Она постояла с минуту возле ворот, поглядывая на постовых, но так и не сумела понять по выражению их лиц, видели они её вчерашний загул или нет, зафиксировали её «неконтролирумый контакт с иностранцами» или нет.
— Что ж, — пробормотала она, — пойду работать… Ой, у вас сигаретки не будет?
— Пожалуйста, — Смеляков с готовностью протянул пачку «Честерфилда».
— Спасибо, — Елена закурила и медленно пошла в здание.
В течение дня она ещё несколько раз выглядывала из окна и выходила во двор, чтобы пройтись вдоль ограды. Виктор видел, что женщина нервничала, и его подмывало сказать ей, чтобы она не беспокоилась, а если и не сказать, то хотя бы просто дать понять это. И всякий раз он спешил посмотреть на Воронина. Тот ничем не проявлял себя, стоял на посту, как обычно, безучастно оглядывая улицу.
Когда рабочий день закончился, Елена вышла из ворот, попрощалась с постовыми, сделала несколько шагов и остановилась.
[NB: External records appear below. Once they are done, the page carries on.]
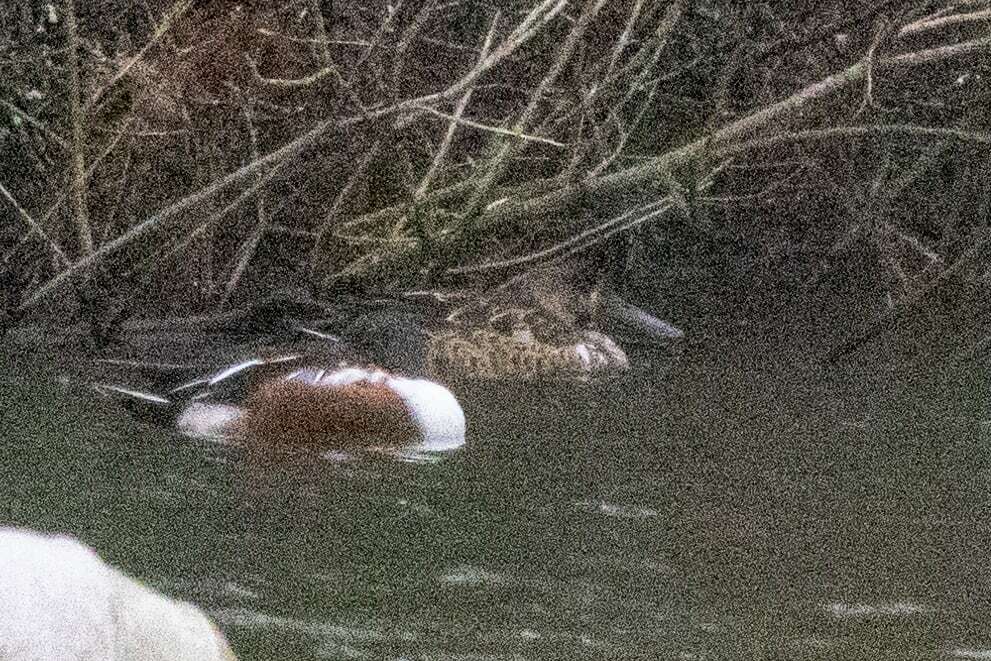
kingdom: Animalia
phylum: Chordata
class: Aves
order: Anseriformes
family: Anatidae
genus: Spatula
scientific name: Spatula clypeata
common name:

Потоптавшись на месте, она обернулась, глядя в землю.
— Что-нибудь потерялось? — Смеляков сделал шаг по направлению к ней. — Помочь?
— Показалось, будто упало что-то… — её голос едва слышался.
Елена подняла на него глаза, и он увидел такую нечеловеческую мольбу в её взоре, что решил хоть приободрить её.
— Вы чудесно выглядите сегодня, — сказал он
— Правда? А спала плохо, — она не сводила с него глаз.
— Наверное, во дворе было шумно? А у нас здесь тихо было, как всегда.
Она помолчала, продолжая стоять на месте и перебирая пальцами застёжку сумочки.
— Вы не беспокойтесь, — Виктор сделал паузу, — ступайте спокойно домой. Если я найду здесь что- нибудь, я подниму… Но по-моему, вы ничего не уронили, вам показалось…
Она растерянно оглядела тротуар вокруг себя и опять посмотрела на Смелякова:
— Правда?
— Не тревожьтесь.
— Спасибо…
Когда она скрылась за поворотом, Виктор мысленно улыбнулся.
«Ну вот… Маленькое доброе дело… А я, оказывается, умею улыбаться не только лицом, но и внутри… Как же приятно быть добрым… Чертовски приятно!»
РОСТОВ-НА-ДОНУ. АНТОН ЮДИН
Уже больше месяца Юдин обитал у Эльзы Шапошниковой. Старушке, у которой он снял комнату, он по-прежнему платил.
— Комната остаётся за мной, Варвара Семёновна, — внушительно сказал он бабке, впервые обратившись к ней по имени. — Мне по району ездить много приходится, материал для газеты собираю. Но комнату вы никому не сдавайте, добро?
— А чего сдавать, коли постоялец имеется?